- **Job a**
Reproduce the beneficial-ownership article from "Accordingly, unlike the" up to and including "enterprise’s legal documentation.".

- **Provided text**
New regulations on beneficial owners of enterprises
Provisions on beneficial owners of enterprises have been officially incorporated into Vietnam’s corporate legal framework through the Law amending and supplementing some Articles of the Law on Enterprises No. 76/2025/QH15 and Decree No. 168/2025/ND-CP on enterprise registration. This marks a significant step in enhancing transparency in ownership structures in Vietnam and fulfilling the country’s international commitments to combating money laundering, terrorism financing, and the proliferation financing of weapons of mass destruction. In the following article, TNTP presents an overview of the new regulations on beneficial owners of enterprises under current Vietnamese law.
1.Definition of beneficial owner of an enterprise
To ensure transparency of information on the beneficial owner of an enterprise in accordance with the recommendations of the Financial Action Task Force (FATF), the concept of a “beneficial owner of an enterprise” (“BO”) has been formally codified and incorporated into the corporate legal system of Vietnam according to the Law amending and supplementing some Articles of the Law on Enterprises No. 76/2025/QH15, which shall take effect as of 1 July 2025 (“Amended Law on Enterprises 2025”).
Pursuant to Clause 35, Article 4 of the Amended Law on Enterprises 2025, the beneficial owner of an enterprise having legal entity status is defined as an individual who actually owns the charter capital or has controlling rights over such enterprise, except for the representative of the owner at a wholly state-owned enterprise or the representative of state capital in a joint-stock company or a two-member limited liability company, as prescribed by the laws on the management and investment of state capital in enterprises.
Accordingly, unlike the legal representative, who is the person whose name appears on legal instruments and documents relating to the business operations of the enterprise – the BO is determined based on actual control or ownership of charter capital, with the power to exercise control over the enterprise, regardless of whether such person’s name appears in the enterprise’s legal documentation.
Previously, many enterprises in Vietnam operated under so-called “nominee” or “front” arrangements, creating complex and non-transparent ownership structures. This legal facade concealed the true identity of individuals who actually exercised controlling power over the enterprises, thereby hindering the tracing of capital sources, particularly in illegal activities. In practice, enterprises have often been misused to conceal criminal identities, disguise illicit cash flows, or even facilitate unlawful cross-border money transfers. Therefore, to ensure transparency and security in the private sector, the disclosure of beneficial ownership is not only a domestic legal requirement but also reflects Vietnam’s international commitment to combating money laundering and terrorism financing.
The codification of this concept marks a significant milestone in Vietnam’s efforts to enhance transparency in corporate ownership structures, ensuring commitment and accountability in corporate transactions, while at the same time contributing to the prevention and suppression of money laundering and terrorism financing at the international level.

- **Records for this task**
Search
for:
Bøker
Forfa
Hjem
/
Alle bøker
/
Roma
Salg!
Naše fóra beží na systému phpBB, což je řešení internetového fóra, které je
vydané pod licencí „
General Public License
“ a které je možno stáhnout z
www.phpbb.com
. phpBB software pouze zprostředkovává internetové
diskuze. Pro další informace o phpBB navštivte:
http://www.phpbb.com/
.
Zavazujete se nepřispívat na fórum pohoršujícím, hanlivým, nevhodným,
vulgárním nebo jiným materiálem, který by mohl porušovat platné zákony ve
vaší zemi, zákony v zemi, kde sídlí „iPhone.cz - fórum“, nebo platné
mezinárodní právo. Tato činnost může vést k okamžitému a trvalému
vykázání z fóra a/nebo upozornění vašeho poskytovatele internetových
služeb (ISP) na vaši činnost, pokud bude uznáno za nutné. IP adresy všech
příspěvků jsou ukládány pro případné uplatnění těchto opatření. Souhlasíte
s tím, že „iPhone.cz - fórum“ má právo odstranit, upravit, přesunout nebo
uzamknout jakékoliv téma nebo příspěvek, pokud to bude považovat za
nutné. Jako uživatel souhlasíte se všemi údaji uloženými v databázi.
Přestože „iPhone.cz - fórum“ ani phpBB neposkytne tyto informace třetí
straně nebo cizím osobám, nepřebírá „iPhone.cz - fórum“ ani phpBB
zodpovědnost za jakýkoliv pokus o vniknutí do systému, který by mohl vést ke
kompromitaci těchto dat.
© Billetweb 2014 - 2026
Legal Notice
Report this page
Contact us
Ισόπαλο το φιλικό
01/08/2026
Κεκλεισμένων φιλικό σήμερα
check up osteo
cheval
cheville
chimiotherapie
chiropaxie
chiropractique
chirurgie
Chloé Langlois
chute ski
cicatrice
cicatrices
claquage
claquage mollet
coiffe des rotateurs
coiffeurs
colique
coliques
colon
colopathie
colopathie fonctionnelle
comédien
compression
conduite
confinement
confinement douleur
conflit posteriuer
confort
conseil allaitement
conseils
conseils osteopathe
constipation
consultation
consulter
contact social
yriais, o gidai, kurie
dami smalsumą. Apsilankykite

- **Job b**
Identify every line in the entries above that contains the word "zákony", and copy each such line.

- **Reply a**
Accordingly, unlike the legal representative, who is the person whose name appears on legal instruments and documents relating to the business operations of the enterprise – the BO is determined based on actual control or ownership of charter capital, with the power to exercise control over the enterprise, regardless of whether such person’s name appears in the enterprise’s legal documentation.

- **Reply b**
vulgárním nebo jiným materiálem, který by mohl porušovat platné zákony ve
vaší zemi, zákony v zemi, kde sídlí „iPhone.cz - fórum“, nebo platné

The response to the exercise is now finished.